A handful of others were too sick, malnourished or traumatized to recover and didn’t respond to medical treatment or therapy. They were euthanized, and it was an act of kindness.

There were a few others dogs, however, who had been abused to the point of aggression—dogs with such an inbred fear of people that they couldn’t improve under the best behavior mod training we had to offer.

There was one dog in particular who broke my heart. His life was a perpetual state of fight, flight or freeze—he was unable to flee and freezing wasn’t in his nature. He filled with terrified rage anytime someone approached his kennel, even for feedings. He would fling his body from wall to wall and bash his head against the cage—climbing, jumping, snarling.

When it came time to euthanize him, it took four of us, a net and two vials of tranquilizer to get him sedated. The desperate, implacable fear in his eyes was disarming, and it still troubles me to think of the living conditions and daily abuse that had terrified him so. I hope I never again have to see a creature that afraid.

As we carried his unconscious body to the kill room, I wished that we were injecting toxins into the fucker who ran the puppy mill rather than the dog. It pained me to destroy that animal, but I would have had no guilt or second thoughts of putting that guy to sleep.

Like Dexter, I wanted him plastic-wrapped on my table.

I wiped my eyes after the dog died, and it’s not hyperbole when I say I wouldn’t have shed a single tear if I’d delivered the needle to the mill owner who did this to these dogs.

That’s why I find it odd that when someone commits a heinous act, it is referred to as “animalistic” or “inhumane.” I’ve never known a dog that would abuse people the way puppy mill workers mistreat and exploit animals for profit. Unlike the FBI, animal control doesn’t need a profiler to understand the brutality of its species.

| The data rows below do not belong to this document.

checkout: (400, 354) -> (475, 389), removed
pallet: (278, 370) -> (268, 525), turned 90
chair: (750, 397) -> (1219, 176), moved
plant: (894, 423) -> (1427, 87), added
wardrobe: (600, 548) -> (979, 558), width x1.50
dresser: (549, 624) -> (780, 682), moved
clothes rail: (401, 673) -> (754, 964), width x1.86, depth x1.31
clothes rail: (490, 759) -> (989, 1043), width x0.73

And dog fighting? As far as I can tell, we humans are alone in training and forcing other species to fight to the death for our entertainment.

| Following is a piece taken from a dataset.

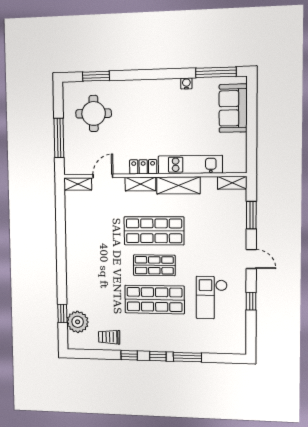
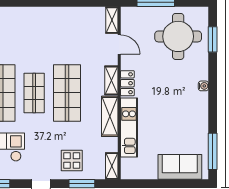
water cooler: (186, 83) -> (203, 86), moved
round table: (94, 113) -> (178, 36), width x1.36, depth x1.36
display table: (226, 226) -> (72, 161), added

No, I would say the likes of Michael Vick aren’t “animals,” “beasts” or less than human. To borrow from Nietzsche, I would say they are human, all too human.

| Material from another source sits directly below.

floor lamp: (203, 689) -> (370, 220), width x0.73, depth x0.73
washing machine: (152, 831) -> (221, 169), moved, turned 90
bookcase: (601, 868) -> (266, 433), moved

Which brings me to Beasts: What Animals Can Teach Us About the Origins of Good and Evil, by Jeffrey Moussaieff Masson, a somewhat academic, somewhat philosophical and all-around interesting book about animals and morality.

Like his previous books, such as Dogs Never Lie About Love and When Elephants Weep, Masson studies the emotional behavior of animals (such as love, grief and contentment) and searches for lessons that can be applied to humans. In Beasts, he is looking at anger and aggression.

The centerpiece of his argument is concise as it is uncomfortable: Humans and orcas have the most complex brains in history, yet of these two, only humans kill members of their own species.

A poignant fact—and an excellent point of entry for a discussion on human behavior. Masson gives us much to think about as he lays out his argument; however, he oversteps from argument to advocacy in places, building off conclusions that seem far from settled.

I’m in agreement with Masson that humans are capable of and culpable for the greatest violence against our own species in the animal kingdom. We even get bonus marks for creativity. Predator drones, IEDs, beheadings, shoe bombs. Who would think to torture and kill other sentient beings in the absurdly original manner that we do?

However, Masson paints a pastoral of nature without humans, and this idyllic view makes it difficult to buy into the author’s argument. I’m reminded of the episode of Family Guy in which Death goes on a date with Amy, the Pollyannaish pet-shop girl whose Disney-fied view of nature causes Death to “terminate” their relationship.

Masson has a complex and sophisticated view of nature, but his conclusions appear to be based more on opinion than evidence. Still, it’s a compelling commentary, and I would recommend it for anyone interested in animals and nature.

I agree that we could learn much about social behavior from animals, but I would take Masson’s conclusions as part of an ongoing discussion and an invitation to further research.

And for further reading, I would also suggest the magnificent and thought-provoking article by James McWilliams, “Loving Animals to Death,” in the current American Scholar.